抜粋本文 =
****

1 将来介護費(付添費)
⑴ 必要性
自賠責保険の後遺障害に関して規定する自賠法施行令別表において,介護を必要とする後遺障害として規定されているのは,別表1(神経・精神系統の障害と胸腹部臓器の障害について規定する表)の1級(常時の介護が必要な程度の障害)と2級(随時の介護が必要な程度の障害)のみです。
しかし,これらの等級以外にも,別表2の1級と2級については,一般的に将来介護費が損害として認定されています。また,別表2の3級以下の後遺障害であっても(ちなみに,別表1には1級と2級しか規定されていません),高次脳機能障害,脊髄損傷,下肢欠損及び重い下肢機能障害については,将来介護費が損害と認定されることがあります。
将来介護の必要性が認められるとして,次に,介護の主体について,近親者による介護で足りるのか,職業付添人による介護が必要であるのかが問題となります。これまでの裁判例では,近親者が就労しているような場合,平日は職業付添人による介護を認め,近親者の仕事が休みの週末などについては,近親者介護しか認めないという,2種類の介護を併用する取り扱いがなされています。
⑵ 介護期間
原則として,症状固定(療養の効果が期待できない状態となり,症状が固定した状態)時点における被害者の平均余命年数が,介護が必要な期間となります。
いわゆる植物状態や重度の後遺障害が認められる被害者について,加害者側から,平均余命まで生存できる可能性が低いとして,将来介護費が認められる期間を短期間に限定すべきと主張されることがあります。しかし,重度の合併症などにより,既に,被害者の健康状態が思わしくないなどの特段の事情がある場合でなければ,裁判において,加害者側のそのような主張は認められない傾向にあります。

****

保存済みデータ項目:

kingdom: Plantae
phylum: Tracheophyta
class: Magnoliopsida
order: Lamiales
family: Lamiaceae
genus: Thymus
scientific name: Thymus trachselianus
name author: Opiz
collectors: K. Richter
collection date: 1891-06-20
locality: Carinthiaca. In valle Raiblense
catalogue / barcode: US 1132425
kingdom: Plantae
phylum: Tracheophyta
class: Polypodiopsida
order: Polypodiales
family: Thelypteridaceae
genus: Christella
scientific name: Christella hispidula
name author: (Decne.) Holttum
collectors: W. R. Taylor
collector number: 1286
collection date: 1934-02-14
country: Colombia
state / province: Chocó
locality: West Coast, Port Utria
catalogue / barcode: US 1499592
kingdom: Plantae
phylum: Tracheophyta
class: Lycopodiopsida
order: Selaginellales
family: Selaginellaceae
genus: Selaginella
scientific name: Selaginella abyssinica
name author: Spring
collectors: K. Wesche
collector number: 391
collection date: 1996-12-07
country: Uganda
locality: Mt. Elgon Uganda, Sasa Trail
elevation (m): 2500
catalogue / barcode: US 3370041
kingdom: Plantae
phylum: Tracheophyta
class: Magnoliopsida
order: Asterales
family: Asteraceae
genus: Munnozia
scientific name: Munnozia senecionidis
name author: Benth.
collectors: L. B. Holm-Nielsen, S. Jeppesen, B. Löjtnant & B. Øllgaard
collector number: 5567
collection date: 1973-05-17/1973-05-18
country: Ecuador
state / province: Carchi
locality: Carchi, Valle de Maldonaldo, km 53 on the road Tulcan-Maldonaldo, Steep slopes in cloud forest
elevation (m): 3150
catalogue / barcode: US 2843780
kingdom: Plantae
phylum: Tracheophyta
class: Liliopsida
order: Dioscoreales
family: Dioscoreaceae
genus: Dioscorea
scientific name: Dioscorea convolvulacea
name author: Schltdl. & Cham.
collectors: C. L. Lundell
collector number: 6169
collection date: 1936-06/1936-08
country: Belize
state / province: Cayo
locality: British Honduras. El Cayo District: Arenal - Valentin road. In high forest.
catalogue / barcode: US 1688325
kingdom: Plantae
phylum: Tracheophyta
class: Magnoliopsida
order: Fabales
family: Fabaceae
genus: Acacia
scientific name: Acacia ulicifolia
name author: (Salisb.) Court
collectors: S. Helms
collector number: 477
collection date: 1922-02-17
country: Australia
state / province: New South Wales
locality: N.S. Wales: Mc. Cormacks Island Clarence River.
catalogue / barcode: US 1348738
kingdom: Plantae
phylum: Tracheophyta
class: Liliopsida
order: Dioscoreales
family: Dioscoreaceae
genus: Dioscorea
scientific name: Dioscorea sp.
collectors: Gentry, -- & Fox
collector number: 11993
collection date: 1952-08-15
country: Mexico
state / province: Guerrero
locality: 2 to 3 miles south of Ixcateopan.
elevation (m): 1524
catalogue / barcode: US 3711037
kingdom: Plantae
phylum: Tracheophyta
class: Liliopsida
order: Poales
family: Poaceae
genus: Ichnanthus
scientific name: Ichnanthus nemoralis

****

課題項目 A =
将来介護費に関する本文について、次の問いに答えてください。
(i) 自賠法施行令別表で介護を必要とする後遺障害として規定されているのは、別表1のどの等級ですか。
(ii) 介護が必要な期間は、原則として何とされていますか。
(iii) 近親者が就労している場合、近親者の仕事が休みの週末などについて、裁判例で認められている介護は何ですか。
課題項目 B =
将来介護費に関する本文のうち、「しかし,これらの等級以外にも」から「介護が必要な期間となります。」までの全体を一字も変えずに打ち直してください。
課題項目 C =
将来介護費に関する本文を、最後の文の後から書き継いでください。

課題結果 A =
(i) 1級と2級
(ii) 症状固定時点における被害者の平均余命年数
(iii) 近親者介護のみ

課題結果 B =
しかし,これらの等級以外にも,別表2の1級と2級については,一般的に将来介護費が損害として認定されています。また,別表2の3級以下の後遺障害であっても(ちなみに,別表1には1級と2級しか規定されていません),高次脳機能障害,脊髄損傷,下肢欠損及び重い下肢機能障害については,将来介護費が損害と認定されることがあります。
将来介護の必要性が認められるとして,次に,介護の主体について,近親者による介護で足りるのか,職業付添人による介護が必要であるのかが問題となります。これまでの裁判例では,近親者が就労しているような場合,平日は職業付添人による介護を認め,近親者の仕事が休みの週末などについては,近親者介護しか認めないという,2種類の介護を併用する取り扱いがなされています。
⑵ 介護期間
原則として,症状固定(療養の効果が期待できない状態となり,症状が固定した状態)時点における被害者の平均余命年数が,介護が必要な期間となります。

課題結果 C =
⑶ 将来介護費の算出方法
交通事故賠償について規定するいわゆる「赤い本」では,原則として,職業付添人について実費全額,近親者付添人について日額8,000円が将来介護費と認定されると記載されています。もっとも,この規定が一律に妥当するわけではなく,後遺障害の内容や程度に応じて,必要とされる介護の内容を実質的に考慮して判断されることになります。
職業付添人の介護費について,最近の裁判例では,日額18,000円~2万円を認めるものも珍しくなく,2万円を超える介護費を認めるものもあります。
また,一般的な身体介護とは異なり,看視や声掛けで足りる場合には,身体介護が必要なケースよりも介護費が低く認定される傾向があります。
さらに,将来介護費そのものが,将来において必要となるであろうという一定のフィクションが含まれる損害項目であるため,金額的に控えめな認定がなされる傾向があることは否定できません。
⑷ 将来における介護態勢の変更
近親者介護が行われている場合であっても,介護を行っている近親者が67歳(一般的な就労可能年齢)に達した以降については,職業付添人による介護の必要性が認められることになります。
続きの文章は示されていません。